Oleh : Muhammad Farid
4. Kadar/Besaran
Kadar Infak :
Jika
infak itu wajib hukumnya, pertanyaannya : Berapa infak yang harus kita
keluarkan dari harta kita ? jawabnya adalah : Yang lebih dari
keperluan/kebutuhan :
”Mereka bertanya kepadamu
tentang khamar dan judi. Katakanlah: "Pada keduanya terdapat dosa yang
besar dan beberapa manfaat bagi manusia, tetapi dosa keduanya lebih
besar dari manfaatnya". dan mereka bertanya kepadamu apa yang mereka
infakkan. Katakanlah: "yang lebih dari keperluan." Demikianlah Allah
menerangkan ayat-ayat-Nya kepadamu supaya kamu berfikir, (QS. 2:219)
Untuk
bisa memahami ayat ini kita harus tahu dulu perbedaan
keperluan/kebutuhan (needs) dengan keinginan (wants). Kebutuhan manusia
terbatas. Sedangkan keinginan adalah sesuatu diluar kebutuhan dan tidak
terbatas. Manusia butuh makan tapi dibatasi oleh kapasitas perutnya.
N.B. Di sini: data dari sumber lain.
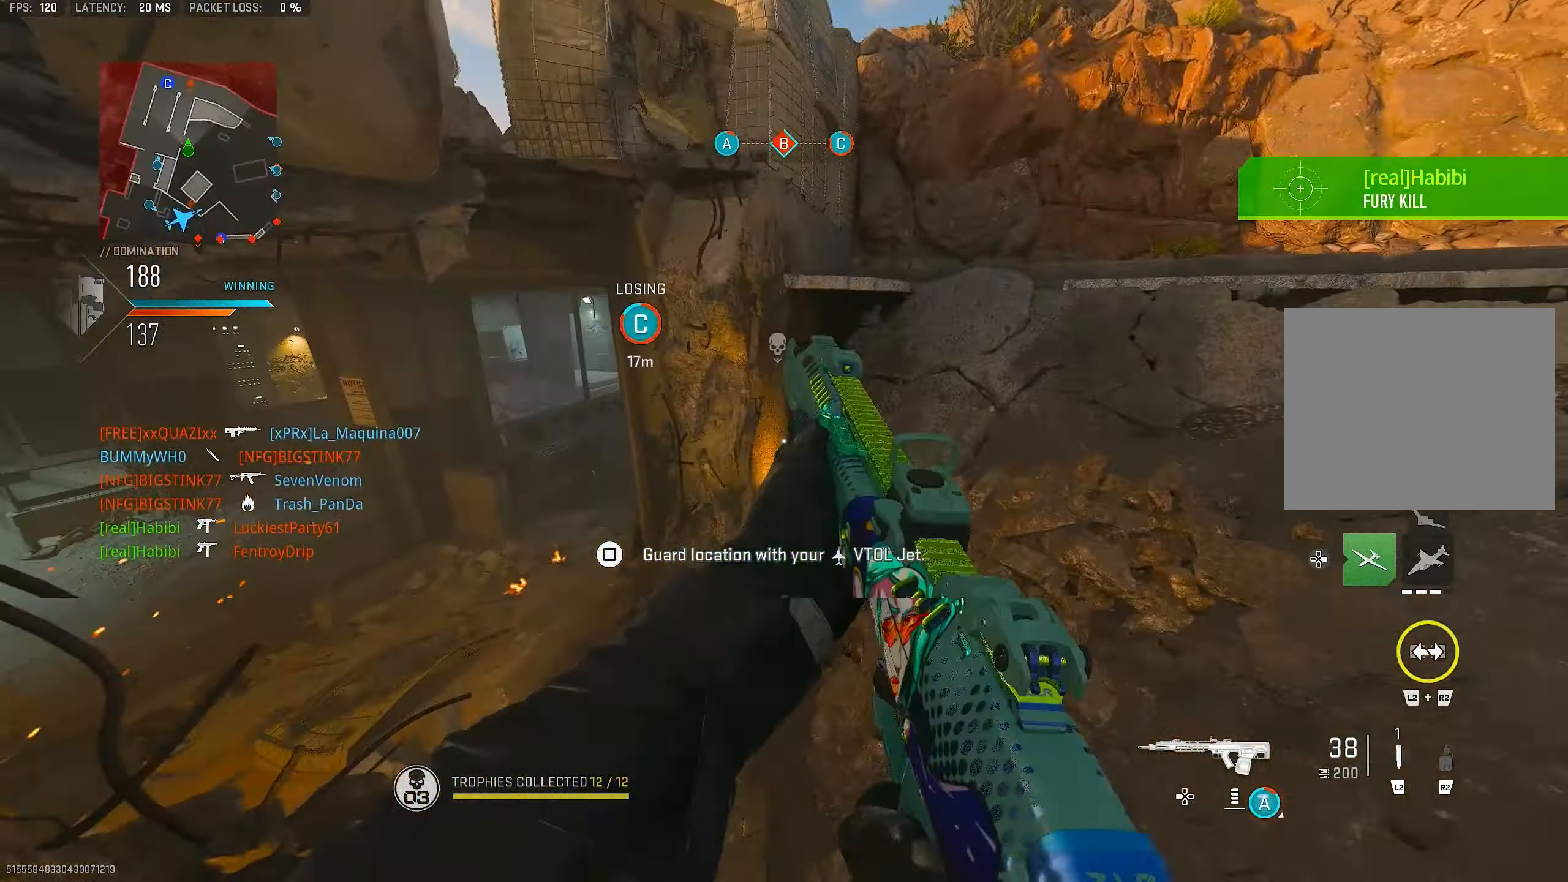
{"buttons": [], "left_stick": "up", "right_stick": "up", "events": [[50, "L3", "down"], [117, "left_stick", "up"], [117, "right_stick", "center"], [150, "L3", "up"], [250, "right_stick", "left"], [483, "right_stick", "up"]]}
Tapi manusia ingin (want) makanan yang lezat dan mewah. Manusia butuh
pakaian untuk menutupi auratnya, sedangkan keinginannya adalah pakaian
yang sesuai dengan mode dan mewah. Manusia butuh rumah untuk tempat
tinggal, sedangkan keinginannya adalah rumah megah. Manusia butuh
kendaraan sedangkan keinginannya adalah kendaraan yang mewah.
Kita
hidup di dunia ini hanya untuk mengabdi (ibadah) kepada Allah bukan
untuk memuaskan keinginan. Keinginan dalam bahasa arab disebut ”hawa”.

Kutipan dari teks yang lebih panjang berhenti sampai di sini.